The danger sense is the head-reading lesson, and it completes your VR input set: you've now read hands (climb, reveal) and the head (this). The pattern never changed — camera.CFrame * GetUserCFrame(device) gives any VR device's world position — you just pointed it at a new device. Measuring boulder distance to your head (not your feet) is what makes leaning matter: peek your head into danger and the buzz spikes; keep it behind cover and you're calm. The dodge itself is pure physics and roomscale — you move your body, your avatar moves, the boulder hits the wall. The buzz doesn't dodge for you; it tells you when to.

Try this

Learning beat

Try this

Three short experiments. Predict before you run, then test your guess.

Predict first

PUSH is 50 and the boulders also roll under gravity. Predict what happens to a boulder if you make the ramp much steeper and raise PUSH to 150. Will it still roll, or fly off the ramp? Test and find the slope that keeps them rolling menacingly.

Compare

The danger sense measures distance to your head. Imagine measuring to your feet (HumanoidRootPart) instead. In a roomscale dodge where you lean your upper body out while your feet stay put, which gives a truer warning — and what does that tell you about why VR designers care which body part they measure?

Connect

You now spawn parts with Instance.new and clean them with Debris. Stage 8 has a spinning arm you'll grab and ride. Would that arm be spawned-and-cleaned like a boulder, or built-once-in-Studio like the cover wall? Why does a thing you grab want to be permanent?

Test your stage

  • Press ▶ Play — boulders roll down the ramp on a steady beat.
  • Standing in the open, a boulder flattens you and you respawn.
  • Hiding behind the CoverBlock, the boulders smash the wall and you survive.
  • Reach the safe spot, touch the Stage 8 pad, reset, and confirm you respawn there.
  • Output is empty on a clean Play — no errors from the spawner or VRController.
  • Design check. Is there a rhythm a player can learn — a safe beat to dart out and back? A gauntlet with no learnable pattern is frustration, not challenge. Tune SPAWN_EVERY until there's a readable window.

If it breaks

  • Boulders don't roll / they stall. The ramp is too flat or PUSH is too low. Steepen the slope a little or raise PUSH. They should pick up speed as they descend.
  • Boulders fly off the ramp. Too steep, or PUSH too high. Ease both down.
  • Boulders don't kill me. Each boulder needs its own Touched handler (in the spawner) — the Stage 4 scan won't catch spawned parts. Check Output for errors in the spawner script.
  • Boulders pile up and the game lags. Debris:AddItem(rock, LIFE) is missing or LIFE is too long. Six seconds is plenty.
  • boulderFolder errors in VRController. It does workspace:WaitForChild("Boulders"), so the spawner must run and create that folder. Make sure the spawner script is in BoulderSpawner and not disabled.
  • Nothing buzzes on my laptop. Expected — no headset, so the loop is skipped. Verified at the Stage 10 playtest.
Coach notes

Two physics ideas land here: spawning with Instance.new and letting gravity do the work. Let campers over-tune first (boulders flying everywhere is hilarious and instructive), then guide them to a slope and beat that's actually fair. The "design check" — is there a learnable rhythm? — is the real lesson; a boulder gauntlet you can't read is just a coin flip.

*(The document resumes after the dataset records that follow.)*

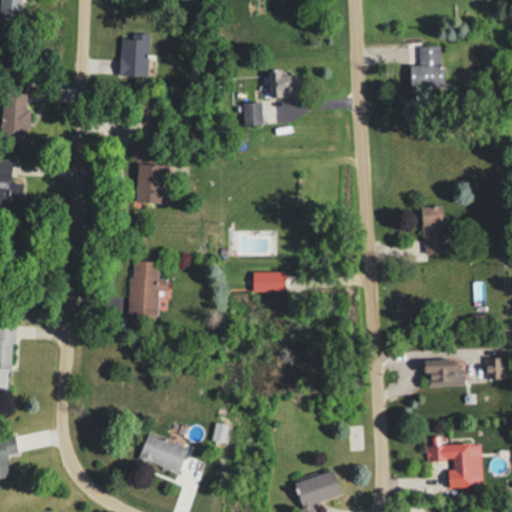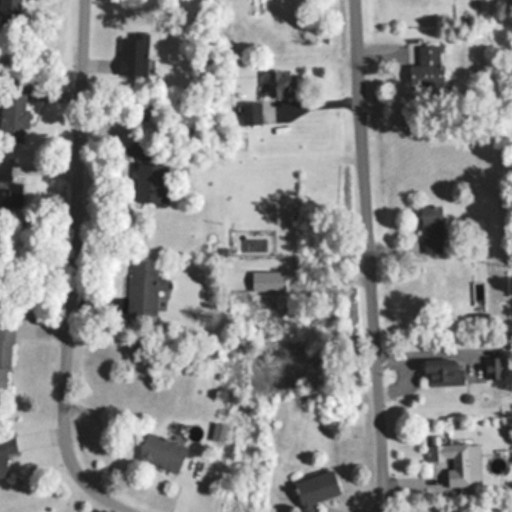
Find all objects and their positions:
building: (9, 10)
building: (133, 55)
building: (424, 65)
building: (281, 83)
building: (12, 113)
building: (250, 113)
building: (146, 175)
building: (8, 183)
building: (431, 229)
road: (372, 256)
road: (73, 273)
building: (144, 289)
building: (475, 293)
building: (4, 358)
building: (493, 368)
building: (443, 376)
building: (6, 452)
building: (161, 452)
building: (457, 462)
building: (314, 490)
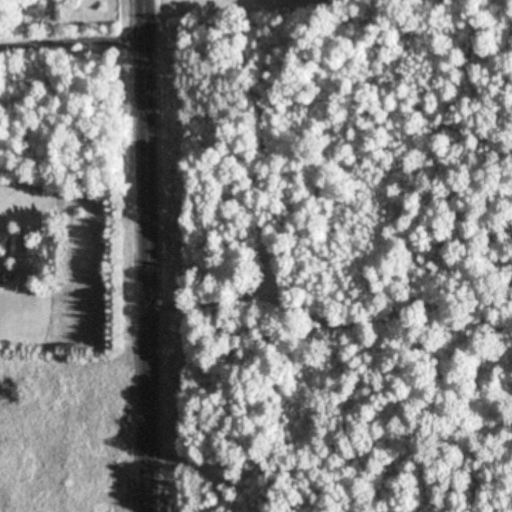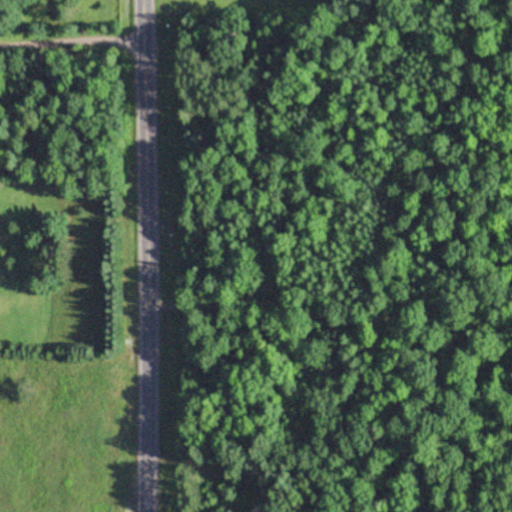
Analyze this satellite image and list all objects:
road: (153, 256)
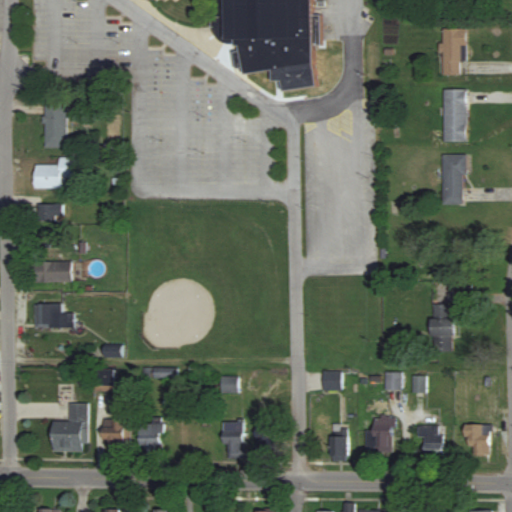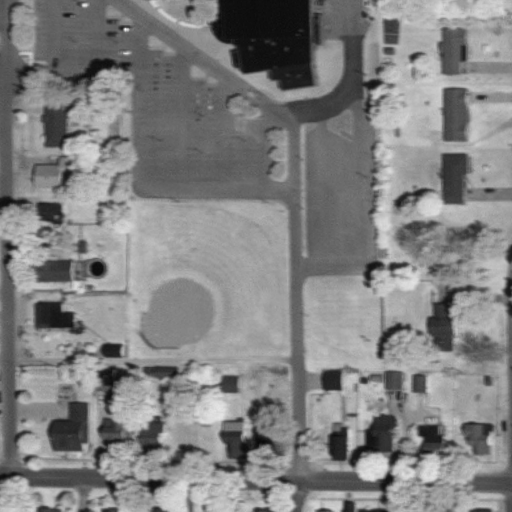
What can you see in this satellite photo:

Reinforce the spawned-parts caveat out loud: "the kill scan from Stage 4 can't see these, so each boulder wires its own kill." Campers who skipped the fireball stretch will hit the "why don't boulders hurt?" bug — this is where that lesson lands for real.

The head-read completes the VR input set (hands + head). Name it: "every VR device uses the same camera.CFrame * GetUserCFrame math — you already knew how to do this." As always, the buzz can't be felt today; clean Play is the pass.